* [Exercise requirements]: Go through the entries below and print, exactly, the lines starting at the one with "M670,404L667,428L456,430L452,424Z" and ending at the one with "M167,447L179,458L163,491L151,480Z", keeping both ends and no others.

* [Supplied data]:
Content starts

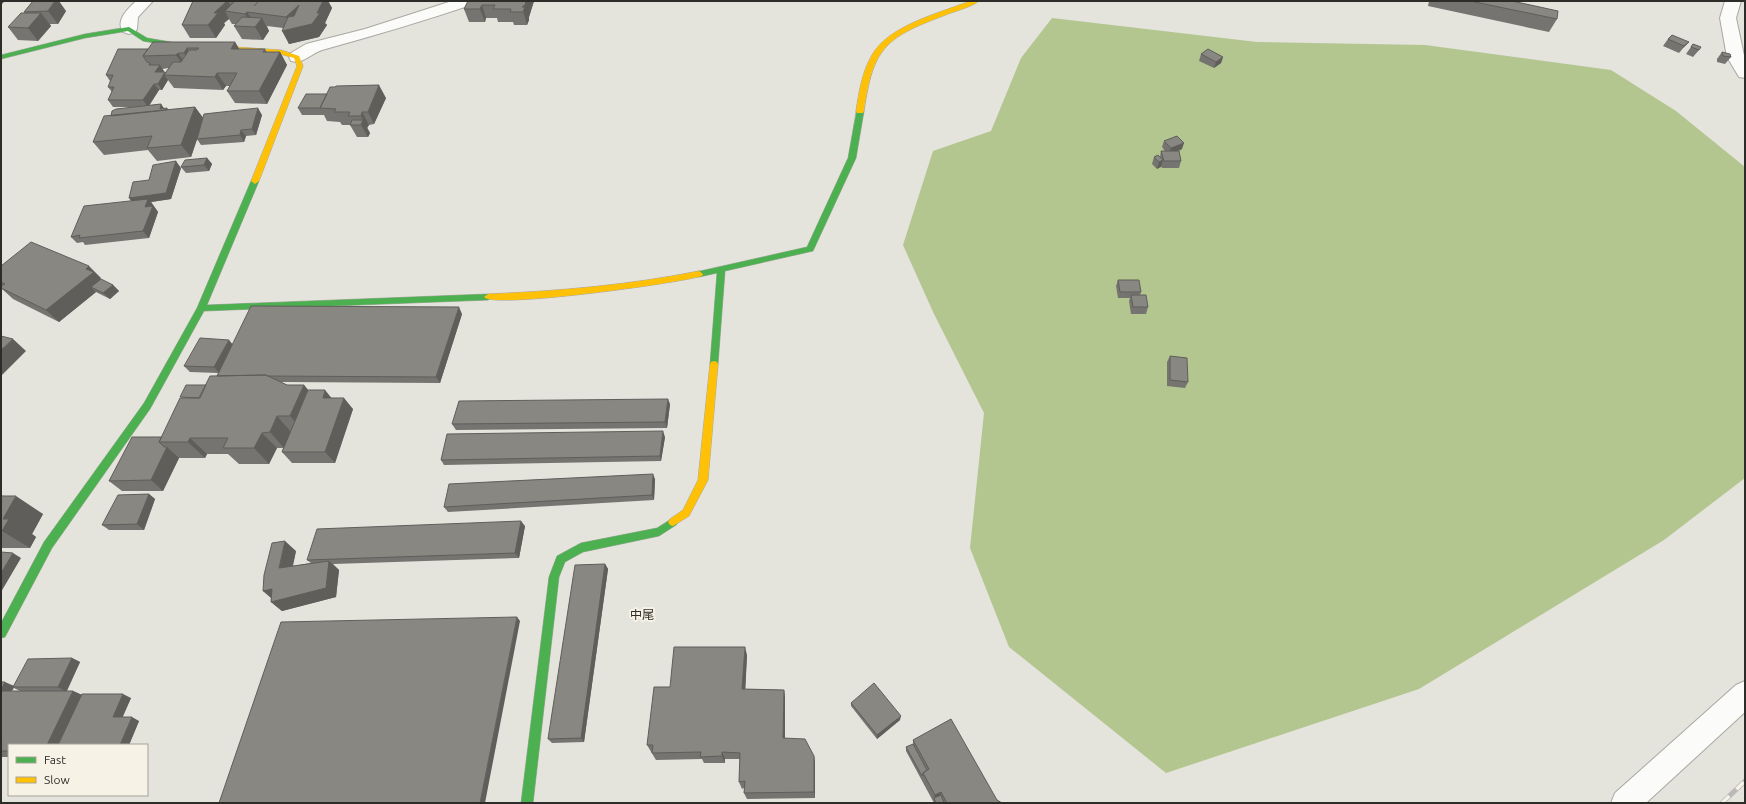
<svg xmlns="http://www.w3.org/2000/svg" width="1746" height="804" viewBox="0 0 1746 804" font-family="Ubuntu,'Noto Sans JP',sans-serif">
<rect width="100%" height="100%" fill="#e4e3dc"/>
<path fill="#b3c690" d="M1052,18L1257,42L1425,45L1611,70L1676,111L1745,167V478L1664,540L1419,689L1166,773L1009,647L970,548L984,413L934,314L903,245L933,151L991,131L1021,58Z"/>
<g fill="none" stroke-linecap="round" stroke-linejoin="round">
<defs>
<path id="street" d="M136,1H153L138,17L137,29L135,32L129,34L123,32C115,20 128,9 136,1Z
M452,1H476L474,4C423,21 373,36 322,50C310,54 304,64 291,61L289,57L291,53L306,44L365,29Z
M1725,1H1741L1736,18L1745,60V78L1739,77L1727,57L1720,18Z
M1745,681V712L1646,803H1611L1615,793L1736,685Z"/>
<path id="fast" d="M129,27L147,38L183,44L186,46L183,48L143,41L128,31L85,38L1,59V55L85,34Z
M857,109H863L864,111L856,158L813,251L725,271L718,364L717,366H711L710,364L717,273L699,277L695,274L696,272L807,247L848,158Z
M255,178L259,181L207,305L488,294L492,297L488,300L204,311L150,409L52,548L5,637L1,638V623L44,542L144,403L197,308L251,181Z
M673,518L676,519L678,522L676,525L659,536L583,552L565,562L559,577L533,803H521L549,577L557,556L581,543L657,528Z"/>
<path id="slow" d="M970,1H979C970,8 954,11 943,16C884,38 873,49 864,111L863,113H857L856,111C859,92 862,72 872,55C889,25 940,13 970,1Z
M235,47L281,50L299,56L303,66L259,181L255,184L251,181L297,66L294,58L280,54L233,50V48Z
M699,271L703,274L702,276C679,283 493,309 484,297L488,294C559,291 629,285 699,271Z
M714,361L717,362L718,364L708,480L689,516L673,526L670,525L668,522L670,519L683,510L698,480L710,364L711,362Z"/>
</defs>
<use href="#street" stroke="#a9a8a2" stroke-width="2"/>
<use href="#fast" stroke="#a9a8a2" stroke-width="1"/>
<use href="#slow" stroke="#a9a8a2" stroke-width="1"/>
<use href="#street" fill="#fbfbfa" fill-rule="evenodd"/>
<use href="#fast" fill="#4caf50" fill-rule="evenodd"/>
<use href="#slow" fill="#ffc107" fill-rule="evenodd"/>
<defs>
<path id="rail" d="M1722,803L1745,781"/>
</defs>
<use href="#rail" stroke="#bab9b7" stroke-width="5"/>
<use href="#rail" stroke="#f6f2e6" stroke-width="3.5" stroke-dasharray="10" stroke-linecap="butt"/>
</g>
<path fill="#757470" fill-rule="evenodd" d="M33,1L66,11L58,24H50L51,26L38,41L18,40L8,27L25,13L24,12Z
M193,1H328L332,8L325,23L327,25L319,37L289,44L283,28L267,26L269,31L263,40L242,39L234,26L236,24H232L229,19L224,23L225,25L216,38H190L182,25Z
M468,1H534L529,17V20L527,25H514L513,22H498L497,18H486L485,22H469L464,9Z
M1429,1H1512L1557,19L1549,32L1428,6Z
M1668,39L1689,42L1683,48L1679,53L1663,46Z
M235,42L239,49H265L267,52H280L287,65L267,104L235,103L227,91L230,86H226L223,90L174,88L168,80L162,90H159L149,106L161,104L164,109L167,108L168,110L195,107L203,118L262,115L256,135L246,136L244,142L201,145L197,139L191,157L157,161L148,150L104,155L93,142L111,116L136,107H113L108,100L112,92L108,87L110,81L106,75L148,49ZM169,68L166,73L165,72H164L162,69Z
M1693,44L1699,50L1693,57L1686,54Z
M1722,52L1731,57L1725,64L1717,62V59Z
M1201,54L1223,57L1221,63L1214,68L1199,61Z
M386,98L374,124L369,125L367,128L370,133L368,137H357L350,125H342L340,122L327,121L324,115H302L298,108Z
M1164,141L1182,149L1179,151L1181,161L1179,168H1162L1161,166L1157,169L1152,164L1154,157H1160L1161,151H1165L1162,147Z
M207,158L212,164L209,171L186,173L181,167Z
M181,168L171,199L151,202L158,212L149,238L85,245L83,242L77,243L71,237L131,201L149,180Z
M1,266L101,278L100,279L113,285L119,291L110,299L96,292L59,322L13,299L1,288Z
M1118,280L1141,292L1140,295L1148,307L1146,314H1131L1129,301L1130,298H1118L1116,286Z
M462,314L440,383L281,382L287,385H304L308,390L332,398L353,409L335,463H292L282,452L283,448H277L269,464H239L228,454H207L205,458H179L163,491H122L109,481L162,437L206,385L217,376L218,373L190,372L184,366L232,344Z
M1170,356L1188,382L1185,388L1167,386V362Z
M670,404L667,428L456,430L452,424Z
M665,437L661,461L444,465L441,460Z
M655,479L654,500L448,512L444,507Z
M149,494L155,499L144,530H109L102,525Z
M1,495L43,514L32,534L36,537L30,548H1Z
M525,526L519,558L333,564L339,570L336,597L282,611L271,602V598L263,591L296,551L293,566L311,563L307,560Z
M605,564L608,569L584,742L552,743L548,739Z
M747,655L745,689L784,690L785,698V738L814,756L815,763V798L747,799L744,793V788L742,789L739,782L740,759H725V763H704L702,759L656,760L647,745L670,687Z
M72,658L80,662L67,691H73L82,695L131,698L122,717L139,721L129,745H9V757H1V682L14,686ZM14,688L20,691H12Z
M851,703L900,720L877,739L851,706Z
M913,740L997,800L1002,803H934L906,751V747L913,744Z"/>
<path fill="#5f5e5b" d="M1,1H5L1,5Z
M55,1H59L66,11L58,24L48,11Z
M227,1H228L235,12L225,11L229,19L224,23L225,25L216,38L208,25L214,13Z
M323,1H328L332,8L325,23L327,25L319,37L289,44L282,31L293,29L286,17L299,5L317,13Z
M526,1H534L529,17V20L527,25L522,7Z
M482,5L486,18L485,22L480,9Z
M247,12L255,24L253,27L245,14Z
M41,13L51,26L38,41L28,28Z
M262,18L269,31L263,40L255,27Z
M235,42L243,55L231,49Z
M1689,42L1683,48L1679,53L1684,46Z
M187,48L196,61L192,66L184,53Z
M280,52L287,65L267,104L259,91Z
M178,53L187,66L185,68L176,55Z
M1223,57L1221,63L1214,68L1216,62Z
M160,65L164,71L159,78L155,72Z
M165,72L168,75H164L168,80L162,90L158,84Z
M217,73L226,86L223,90L215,77Z
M154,84L159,90L148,107L143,100Z
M379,85L386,98L374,124L368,112Z
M161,104L166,111L160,109Z
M195,107L204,119L191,157L181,145Z
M258,108L262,115L256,135L252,129Z
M362,112L369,125L367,128L361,116Z
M363,120L370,133L368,137L361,125Z
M241,130L246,136L244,142L240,135Z
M1184,143L1182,149L1169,154L1171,148Z
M207,158L212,164L209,171L204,165Z
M1163,160L1161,167L1157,169L1159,162Z
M176,161L181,168L171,199L151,202L158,212L149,238L143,231L145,207L134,205L129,198Z
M89,266L101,278L100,279L105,284L91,287L96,292L59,322L46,310Z
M113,285L119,291L110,299L103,293Z
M459,307L462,314L440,383L436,377Z
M13,339L26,351L1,376V350Z
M229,340L234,346L219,373L214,367Z
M304,385L317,401L304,432L290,416Z
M325,390L334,401L323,398Z
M344,398L353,409L335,463L325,452Z
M668,399L670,404L667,428L665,422Z
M277,416L291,432L284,448L270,432Z
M663,431L665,437L661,461L660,456Z
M262,433L277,448L269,464L254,448Z
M190,438L207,454L205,458L188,442Z
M167,447L179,458L163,491L151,480Z
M653,474L655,479L654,500L652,495Z
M149,494L155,499L144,530L137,524Z
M1,495L12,503L16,496L43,514L32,534L36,537L30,548L2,531L3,519Z
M521,521L525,526L519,558L515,553Z
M285,541L296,551L290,577L279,568Z
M13,553L21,558L1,592V573Z
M329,561L339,570L336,597L282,611L271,602Z
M605,564L608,569L584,742L581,738Z
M272,589L274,600L263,591Z
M517,617L520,621L485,803H480Z
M745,647L747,655L745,697L742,689Z
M72,658L80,662L66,692L58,687Z
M5,682L14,686L1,712V690Z
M784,690L785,698V745L783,738Z
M73,691L89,698L67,745H47Z
M123,694L131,698L121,721L113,717Z
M901,716L900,720L877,739V735Z
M132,717L139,721L129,745H120Z
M722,752L725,759V763L722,756Z
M814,756L815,763V798L814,792Z
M941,792L940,798H934L935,795Z"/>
<path fill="#888782" stroke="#5f5e5b" d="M33,1H55L48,11L24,12Z
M193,1H227L214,13H218L208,25H182Z
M235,1H259L254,6L259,1H323L317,13H320L312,24L282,31L288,17L294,16L299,5L286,17L247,12L245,14L225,11Z
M468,1H526L525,5L522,7H525L523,12H510L511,9H493L495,5H482L480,9H464Z
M1470,1H1512L1558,11L1557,19Z
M21,13H41L28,28L8,27Z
M242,17L262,18L255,27L234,26Z
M1672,35L1689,42L1684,46L1668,39Z
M153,42H235L231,49H265L263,52H280L259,91H227L237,73H217L215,77L164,75L173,62H181L189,50H197L199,48H187L184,53H178L176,55L143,56Z
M1693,44L1701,47L1699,50L1691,47Z
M118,49H148L143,56L147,62L150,63L149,65H160L155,72H165L158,84H154L143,100H108L114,87H108L113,75H106Z
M1208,49L1223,57L1216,62L1201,54Z
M1722,52L1730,54L1731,57L1723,56Z
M379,85L368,112H362L361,116H348L350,112H334L336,109L320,108L330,87H335L336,86Z
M306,94H327L320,108H298Z
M161,104L160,109L167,108V110L111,116L112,111L116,109Z
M195,107L181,145L147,148L152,136L93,142L104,116Z
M258,108L252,129L241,130L240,135L197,139L204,114Z
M352,120H363L361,125H350Z
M1177,136L1184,143L1171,148L1164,141Z
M1161,151H1179L1181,161H1164Z
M1158,155L1163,160L1159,162L1154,157Z
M207,158L204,165L181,167L185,160Z
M176,161L166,193L129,198L133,182L149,180L153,165Z
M148,199L145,207L153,206L143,231L79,238L80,235L71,237L84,206Z
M31,242L89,266L86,269L94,272L46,310L1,288V286L5,284L1,282V266Z
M101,279L113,285L103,293L91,287Z
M1118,280H1139L1141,292H1120Z
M1131,295H1146L1148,307H1133Z
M251,306L459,307L436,377L267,376L266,375L217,376Z
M1,336L13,339L1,350Z
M200,338L229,340L214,367L184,366Z
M1170,356L1187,358L1188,382L1170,380Z
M266,375L287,385H304L290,416H277L270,432L262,433L254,448H223L228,438H190L188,442H159L180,398H199L210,376Z
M186,385H206L200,398L180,397Z
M308,390H325L323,398H344L325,452H282Z
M668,399L665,422L452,424L459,401Z
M663,431L660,456L441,460L447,434Z
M132,437H162L159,442L164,447H167L151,480L109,481Z
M653,474L652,495L444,507L449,484Z
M149,494L137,524L102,525L118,495Z
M1,496H16L3,519H9L2,531H1Z
M521,521L515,553L307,560L317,529Z
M285,541L279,568L329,561L326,588L271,602L272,589L263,591L264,575L272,543Z
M1,552L13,553L1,573Z
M605,564L581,738L548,739L575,565Z
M517,617L480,803H219L281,622Z
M674,647H745L742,689L784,690L783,738L805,739L814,756V792L744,793L745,781L739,782L740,753L722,752V756L700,757L701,752L652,753L653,745H647L654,687H670Z
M72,658L58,687H13L28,659Z
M1,682H5L1,690Z
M874,683L901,716L877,735L851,703Z
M1,691H73L47,745H9V751H1Z
M82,694H123L113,717H132L120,745H58Z
M951,719L997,800L1002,803H947L941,792L935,795L923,773L929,769L913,740Z
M913,744L927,770L923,773L922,776L906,747Z
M941,795L944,803H936L934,798Z"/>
<g text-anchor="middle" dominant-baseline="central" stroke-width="4" stroke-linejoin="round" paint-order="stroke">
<g font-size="12" fill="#2e2c28" stroke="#f6f2e6">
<text x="642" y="614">中尾</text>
</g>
</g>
<rect width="1746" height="804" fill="none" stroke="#2e2c28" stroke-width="4"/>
<rect x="8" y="744" width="140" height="52" fill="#f6f2e6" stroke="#a6a39a"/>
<rect x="16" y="757" width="20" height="6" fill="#4caf50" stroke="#a6a39a"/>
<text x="44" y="764" font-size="12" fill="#2e2c28">Fast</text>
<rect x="16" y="777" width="20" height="6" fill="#ffc107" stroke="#a6a39a"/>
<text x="44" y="784" font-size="12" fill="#2e2c28">Slow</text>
</svg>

Content ends

* [Problem solution]:
M670,404L667,428L456,430L452,424Z
M665,437L661,461L444,465L441,460Z
M655,479L654,500L448,512L444,507Z
M149,494L155,499L144,530H109L102,525Z
M1,495L43,514L32,534L36,537L30,548H1Z
M525,526L519,558L333,564L339,570L336,597L282,611L271,602V598L263,591L296,551L293,566L311,563L307,560Z
M605,564L608,569L584,742L552,743L548,739Z
M747,655L745,689L784,690L785,698V738L814,756L815,763V798L747,799L744,793V788L742,789L739,782L740,759H725V763H704L702,759L656,760L647,745L670,687Z
M72,658L80,662L67,691H73L82,695L131,698L122,717L139,721L129,745H9V757H1V682L14,686ZM14,688L20,691H12Z
M851,703L900,720L877,739L851,706Z
M913,740L997,800L1002,803H934L906,751V747L913,744Z"/>
<path fill="#5f5e5b" d="M1,1H5L1,5Z
M55,1H59L66,11L58,24L48,11Z
M227,1H228L235,12L225,11L229,19L224,23L225,25L216,38L208,25L214,13Z
M323,1H328L332,8L325,23L327,25L319,37L289,44L282,31L293,29L286,17L299,5L317,13Z
M526,1H534L529,17V20L527,25L522,7Z
M482,5L486,18L485,22L480,9Z
M247,12L255,24L253,27L245,14Z
M41,13L51,26L38,41L28,28Z
M262,18L269,31L263,40L255,27Z
M235,42L243,55L231,49Z
M1689,42L1683,48L1679,53L1684,46Z
M187,48L196,61L192,66L184,53Z
M280,52L287,65L267,104L259,91Z
M178,53L187,66L185,68L176,55Z
M1223,57L1221,63L1214,68L1216,62Z
M160,65L164,71L159,78L155,72Z
M165,72L168,75H164L168,80L162,90L158,84Z
M217,73L226,86L223,90L215,77Z
M154,84L159,90L148,107L143,100Z
M379,85L386,98L374,124L368,112Z
M161,104L166,111L160,109Z
M195,107L204,119L191,157L181,145Z
M258,108L262,115L256,135L252,129Z
M362,112L369,125L367,128L361,116Z
M363,120L370,133L368,137L361,125Z
M241,130L246,136L244,142L240,135Z
M1184,143L1182,149L1169,154L1171,148Z
M207,158L212,164L209,171L204,165Z
M1163,160L1161,167L1157,169L1159,162Z
M176,161L181,168L171,199L151,202L158,212L149,238L143,231L145,207L134,205L129,198Z
M89,266L101,278L100,279L105,284L91,287L96,292L59,322L46,310Z
M113,285L119,291L110,299L103,293Z
M459,307L462,314L440,383L436,377Z
M13,339L26,351L1,376V350Z
M229,340L234,346L219,373L214,367Z
M304,385L317,401L304,432L290,416Z
M325,390L334,401L323,398Z
M344,398L353,409L335,463L325,452Z
M668,399L670,404L667,428L665,422Z
M277,416L291,432L284,448L270,432Z
M663,431L665,437L661,461L660,456Z
M262,433L277,448L269,464L254,448Z
M190,438L207,454L205,458L188,442Z
M167,447L179,458L163,491L151,480Z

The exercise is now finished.